= TASK MATERIAL =

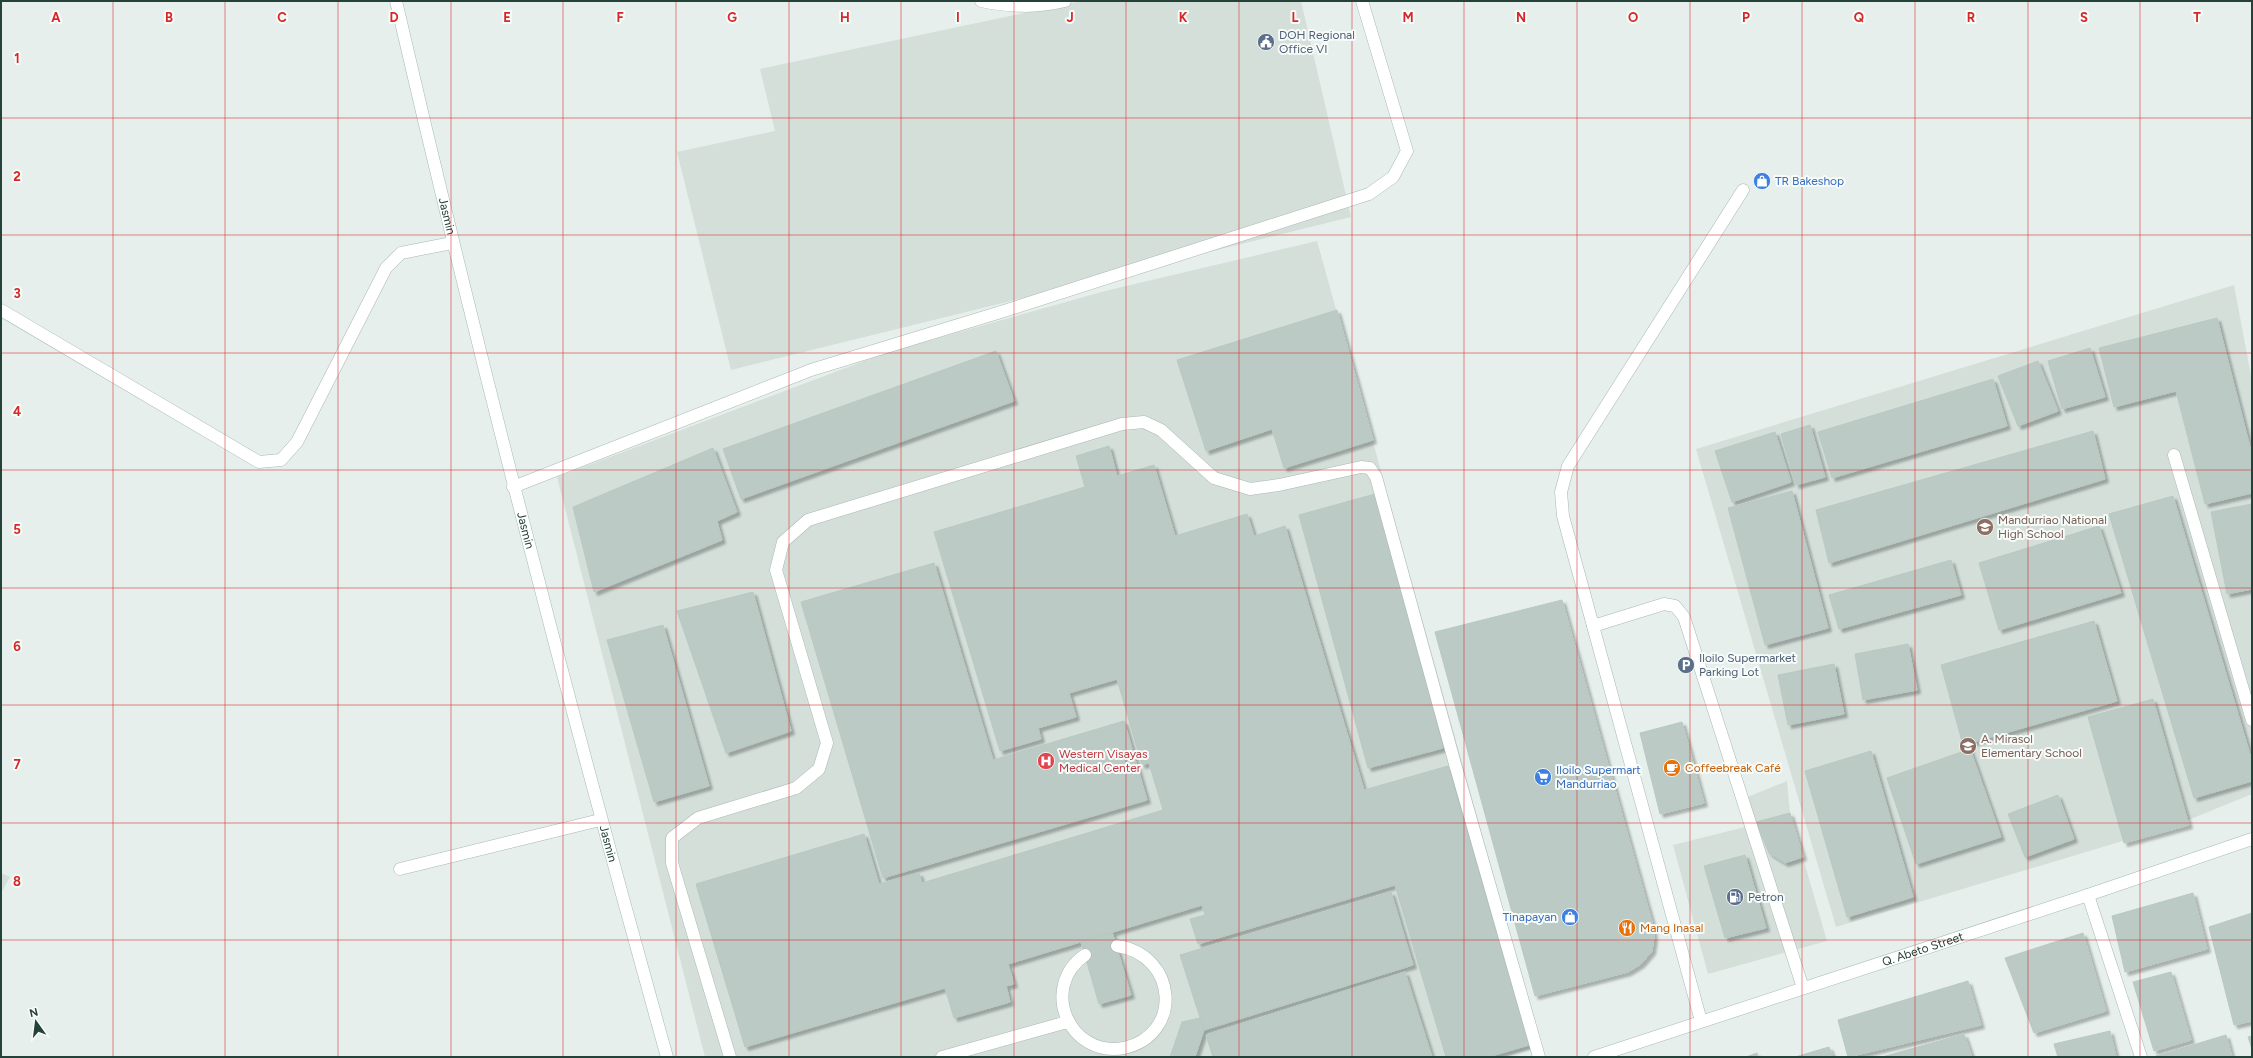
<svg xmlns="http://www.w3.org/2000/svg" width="2253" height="1058" font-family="Figtree,sans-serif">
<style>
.built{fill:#d4dfda}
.building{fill:#bbcac4;stroke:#b8c9c2;filter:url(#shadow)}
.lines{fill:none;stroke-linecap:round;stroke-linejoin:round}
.lane-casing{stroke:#a8b8b2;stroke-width:13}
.street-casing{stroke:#a8b8b2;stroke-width:13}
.secondary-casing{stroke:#a4bbb3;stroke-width:13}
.lane{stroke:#fff;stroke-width:12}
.street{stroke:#fff;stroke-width:12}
.secondary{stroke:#fff;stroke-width:12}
.grid{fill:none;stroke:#d62828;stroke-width:1;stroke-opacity:0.55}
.labels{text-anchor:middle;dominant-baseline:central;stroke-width:4;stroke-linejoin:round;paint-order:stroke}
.service-label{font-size:12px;fill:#4e5e75;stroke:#f7fbf9;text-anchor:start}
.shop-label{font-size:12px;fill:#366cbe;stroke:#f7fbf9;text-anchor:start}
.street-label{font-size:12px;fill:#24423a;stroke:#f7fbf9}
.education-label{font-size:12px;fill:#785e54;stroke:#f7fbf9;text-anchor:start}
.health-label{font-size:12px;fill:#be3a42;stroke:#f7fbf9;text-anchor:start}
.food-label{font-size:12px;fill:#c56008;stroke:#f7fbf9;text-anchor:start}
.grid-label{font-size:13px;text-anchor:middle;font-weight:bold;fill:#d62828;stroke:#f7fbf9;stroke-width:4;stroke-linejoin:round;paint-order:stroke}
</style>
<defs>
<filter id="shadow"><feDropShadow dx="3.5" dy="3.5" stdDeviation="1" flood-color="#0004"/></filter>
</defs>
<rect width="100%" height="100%" fill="#e6efeb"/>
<path class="built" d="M1081 1H1301L1351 217 731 370 677 152 775 131 760 69Z
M1317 241 1541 1046 1504 1057H705L557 477 888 352 1105 291Z
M2234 285 2252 381V794L2176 825 1836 927 1696 449Z
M1787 781 1790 813 1827 941 1708 974 1673 845 1753 825 1745 798Z
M1 873 10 877 1 893Z"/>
<path class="building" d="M1337 310 1373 440 1284 468 1272 429 1206 451 1177 360Z
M2217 318 2252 455V493L2205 504 2176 391 2114 407 2099 348Z
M2090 348 2105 397 2062 409 2048 361Z
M996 351 1014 401 741 499 723 449Z
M2038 361 2058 411 2018 426 1998 376Z
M1993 379 2007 426 1832 478 1818 432Z
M1810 425 1825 477 1796 485 1781 434Z
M2093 431 2105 479 1829 563 1816 510Z
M1775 432 1791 482 1732 502 1715 451Z
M1109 446 1117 476 1154 465 1175 536 1247 514 1254 536 1285 526 1364 790 1448 766 1529 1045 1488 1057H1446L1395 885 1198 944 1190 919 1205 915 1202 905 1008 964 1014 984 1006 986 1010 1002 954 1018 945 988 745 1047 696 884 864 834 879 884 919 873 922 883 1163 810 1149 763 1142 765 1117 679 1069 693 1076 717 1038 728 1041 739 1000 751 934 532 1085 487 1076 456Z
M713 448 737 512 717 521 722 540 594 592 573 507Z
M1792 491 1828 628 1765 645 1728 508Z
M1375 494 1443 748 1368 768 1299 515Z
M2173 496 2252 761V781L2194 798 2109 514Z
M2252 504V589L2227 594 2211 512Z
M2099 526 2121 593 1999 630 1979 563Z
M1951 560 1961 595 1839 629 1829 595Z
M934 563 993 760 1124 721 1147 800 883 878 801 602Z
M753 592 791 731 726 753 677 611Z
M1562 600 1652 922 1654 937 1652 951 1641 964 1628 972 1535 996 1435 632Z
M2094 621 2117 701 1963 745 1941 665Z
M663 625 709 786 654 802 607 640Z
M1908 644 1917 690 1863 700 1855 654Z
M1834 664 1844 714 1788 725 1778 675Z
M2153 699 2189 825 2124 843 2088 717Z
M1682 722 1704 803 1660 814 1640 733Z
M1970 749 2001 837 1916 864 1887 778Z
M1871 751 1913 897 1847 917 1805 771Z
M2058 795 2074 839 2025 857 2008 814Z
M1790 813 1803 857 1785 863 1769 853 1756 822Z
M1745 855 1766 928 1725 938 1704 866Z
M1391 892 1413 965 1204 1030 1180 955Z
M2193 893 2207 949 2125 972 2112 916Z
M2252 913V1021L2234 1025 2209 927Z
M1112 932 1131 995 1099 1004 1081 942Z
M2083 933 2106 1011 2034 1033 2005 958Z
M1405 972 1432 1057H1213L1206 1035Z
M2171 972 2191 1040 2154 1051 2133 982Z
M1968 981 1981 1025 1848 1057 1838 1020Z
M1200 1018 1204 1030 1195 1057H1170L1182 1022Z
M2110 1031 2116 1057H2058L2054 1044Z
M1964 1034 1972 1057H1882Z
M2226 1035 2232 1057H2156V1056Z
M2252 1036V1049L2248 1037Z
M1829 1047 1833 1057H1795Z
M1757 1053 1758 1057H1746Z"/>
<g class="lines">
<defs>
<path id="lane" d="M981 1C1011 7 1035 8 1065 1
M2174 455 2252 720
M1593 626 1664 604 1675 606 1684 617 1803 988
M400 869 600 820
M1085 955C1039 987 1069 1058 1124 1048 1183 1035 1178 955 1117 946
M730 1057 672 863V838L698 818 796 788 819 769 827 743 776 570 783 542 808 520 1122 424 1144 422 1161 430 1214 478 1250 489 1279 485 1361 467 1370 468 1376 477 1455 764 1539 1057
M942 1057 1067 1022"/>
<path id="street" d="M1 310 259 462 281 460 297 442 386 268 401 253 452 243
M513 487 811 370 1004 311 1369 194 1393 177 1407 151 1362 1
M2088 895 2141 1057
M1701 1021 1563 516 1561 492 1568 466 1743 190"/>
<g id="secondary">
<path id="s1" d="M396 1C478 355 569 707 667 1057"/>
<path id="s2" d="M1594 1057 2088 895 2252 839"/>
</g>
</defs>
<use href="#lane" class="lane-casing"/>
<use href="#street" class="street-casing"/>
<use href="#secondary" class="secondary-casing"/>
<use href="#lane" class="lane"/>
<use href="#street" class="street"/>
<use href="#secondary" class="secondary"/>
</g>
<path class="grid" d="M113 1V1057M225 1V1057M338 1V1057M451 1V1057M563 1V1057M676 1V1057M789 1V1057M901 1V1057M1014 1V1057M1126 1V1057M1239 1V1057M1352 1V1057M1464 1V1057M1577 1V1057M1690 1V1057M1802 1V1057M1915 1V1057M2028 1V1057M2140 1V1057M1 118H2252M1 235H2252M1 353H2252M1 470H2252M1 588H2252M1 705H2252M1 823H2252M1 940H2252"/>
<defs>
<symbol id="civic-disc" viewBox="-11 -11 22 22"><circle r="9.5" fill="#5c6f8a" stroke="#f7fbf9"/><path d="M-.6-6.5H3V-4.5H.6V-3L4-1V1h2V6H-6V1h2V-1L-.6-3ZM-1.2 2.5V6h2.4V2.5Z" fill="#fff"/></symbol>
<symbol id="shop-disc" viewBox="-11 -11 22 22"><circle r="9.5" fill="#3f7fe0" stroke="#f7fbf9"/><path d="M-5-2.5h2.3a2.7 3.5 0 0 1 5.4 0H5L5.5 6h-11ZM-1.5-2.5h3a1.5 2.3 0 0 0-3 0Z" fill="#fff"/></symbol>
<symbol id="school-disc" viewBox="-11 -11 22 22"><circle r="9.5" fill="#8d6e63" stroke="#f7fbf9"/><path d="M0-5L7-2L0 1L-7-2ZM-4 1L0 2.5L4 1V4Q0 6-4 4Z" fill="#fff"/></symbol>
<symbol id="parking-disc" viewBox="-11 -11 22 22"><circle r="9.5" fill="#5c6f8a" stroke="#f7fbf9"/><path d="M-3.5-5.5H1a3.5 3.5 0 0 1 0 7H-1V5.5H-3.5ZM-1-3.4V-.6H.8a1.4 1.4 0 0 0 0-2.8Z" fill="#fff"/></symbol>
<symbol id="hospital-disc" viewBox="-11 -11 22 22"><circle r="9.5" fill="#e0444e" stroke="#f7fbf9"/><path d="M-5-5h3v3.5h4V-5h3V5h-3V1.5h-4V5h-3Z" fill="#fff"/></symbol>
<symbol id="cafe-disc" viewBox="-11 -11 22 22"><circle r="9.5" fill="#e8710a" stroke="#f7fbf9"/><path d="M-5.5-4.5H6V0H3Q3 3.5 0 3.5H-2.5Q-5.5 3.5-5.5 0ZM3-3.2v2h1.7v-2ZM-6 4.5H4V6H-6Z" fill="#fff"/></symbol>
<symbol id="supermarket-disc" viewBox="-11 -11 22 22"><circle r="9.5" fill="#3f7fe0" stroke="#f7fbf9"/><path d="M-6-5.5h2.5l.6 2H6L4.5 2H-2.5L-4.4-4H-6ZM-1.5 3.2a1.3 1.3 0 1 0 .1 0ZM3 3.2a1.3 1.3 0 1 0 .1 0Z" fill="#fff"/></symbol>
<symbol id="fuel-disc" viewBox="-11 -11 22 22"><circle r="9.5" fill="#5c6f8a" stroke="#f7fbf9"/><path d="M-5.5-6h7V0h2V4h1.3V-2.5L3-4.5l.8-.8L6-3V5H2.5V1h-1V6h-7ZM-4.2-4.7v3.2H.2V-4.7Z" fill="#fff"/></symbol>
<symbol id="restaurant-disc" viewBox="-11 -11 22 22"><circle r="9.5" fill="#e8710a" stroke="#f7fbf9"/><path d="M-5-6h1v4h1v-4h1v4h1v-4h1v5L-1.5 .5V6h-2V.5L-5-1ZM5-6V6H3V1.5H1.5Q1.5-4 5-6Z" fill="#fff"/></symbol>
</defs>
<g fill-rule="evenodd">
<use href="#civic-disc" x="1256" y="32" width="20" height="20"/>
<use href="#shop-disc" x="1752" y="171" width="20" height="20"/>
<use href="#school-disc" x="1975" y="517" width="20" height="20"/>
<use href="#parking-disc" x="1676" y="655" width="20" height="20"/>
<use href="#school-disc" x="1958" y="736" width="20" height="20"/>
<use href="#hospital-disc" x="1036" y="751" width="20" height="20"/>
<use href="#cafe-disc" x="1662" y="758" width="20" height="20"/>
<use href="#supermarket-disc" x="1533" y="767" width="20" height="20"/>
<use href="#fuel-disc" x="1725" y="887" width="20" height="20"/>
<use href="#shop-disc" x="1560" y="907" width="20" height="20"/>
<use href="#restaurant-disc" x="1617" y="918" width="20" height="20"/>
</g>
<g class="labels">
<g class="service-label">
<text x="1279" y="35">DOH Regional<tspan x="1279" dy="14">Office VI</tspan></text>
<text x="1699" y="658">Iloilo Supermarket<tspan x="1699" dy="14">Parking Lot</tspan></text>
<text x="1748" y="897">Petron</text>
</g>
<g class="shop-label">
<text x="1775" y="181">TR Bakeshop</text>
<text x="1556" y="770">Iloilo Supermart<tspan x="1556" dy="14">Mandurriao</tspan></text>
<text x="1557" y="917" text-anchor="end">Tinapayan</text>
</g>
<g class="street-label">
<text stroke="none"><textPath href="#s1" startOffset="221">Jasmin</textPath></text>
<text stroke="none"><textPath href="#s1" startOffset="545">Jasmin</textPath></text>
<text stroke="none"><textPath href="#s1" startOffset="869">Jasmin</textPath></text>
<text stroke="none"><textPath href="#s2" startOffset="346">Q. Abeto Street</textPath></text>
</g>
<g class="education-label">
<text x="1998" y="520">Mandurriao National<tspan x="1998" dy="14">High School</tspan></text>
<text x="1981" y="739">A. Mirasol<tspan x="1981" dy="14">Elementary School</tspan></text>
</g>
<g class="health-label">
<text x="1059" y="754">Western Visayas<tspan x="1059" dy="14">Medical Center</tspan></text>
</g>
<g class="food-label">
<text x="1685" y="768">Coffeebreak Café</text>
<text x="1640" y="928">Mang Inasal</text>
</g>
</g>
<g class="grid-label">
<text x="56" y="22">A</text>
<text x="169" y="22">B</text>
<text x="282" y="22">C</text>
<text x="394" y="22">D</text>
<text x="507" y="22">E</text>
<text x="620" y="22">F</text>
<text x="732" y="22">G</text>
<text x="845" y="22">H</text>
<text x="958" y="22">I</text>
<text x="1070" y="22">J</text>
<text x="1183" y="22">K</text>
<text x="1295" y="22">L</text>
<text x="1408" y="22">M</text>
<text x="1521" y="22">N</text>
<text x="1633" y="22">O</text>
<text x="1746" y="22">P</text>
<text x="1859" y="22">Q</text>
<text x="1971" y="22">R</text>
<text x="2084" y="22">S</text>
<text x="2197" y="22">T</text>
<text x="17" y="63">1</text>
<text x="17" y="181">2</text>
<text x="17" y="298">3</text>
<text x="17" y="416">4</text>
<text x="17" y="534">5</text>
<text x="17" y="651">6</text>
<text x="17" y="769">7</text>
<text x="17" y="886">8</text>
</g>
<rect width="2253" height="1058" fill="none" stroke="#24423a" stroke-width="4"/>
<g transform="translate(36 1022) rotate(346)" stroke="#f7fbf9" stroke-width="3" paint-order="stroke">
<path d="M0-3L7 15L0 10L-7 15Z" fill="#24423a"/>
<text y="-6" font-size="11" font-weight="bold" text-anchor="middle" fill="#24423a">N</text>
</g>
</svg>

= REQUIRED WORK =
Show all lines from the data that contain "shadow".

= WRITTEN RESPONSE =
.building{fill:#bbcac4;stroke:#b8c9c2;filter:url(#shadow)}
<filter id="shadow"><feDropShadow dx="3.5" dy="3.5" stdDeviation="1" flood-color="#0004"/></filter>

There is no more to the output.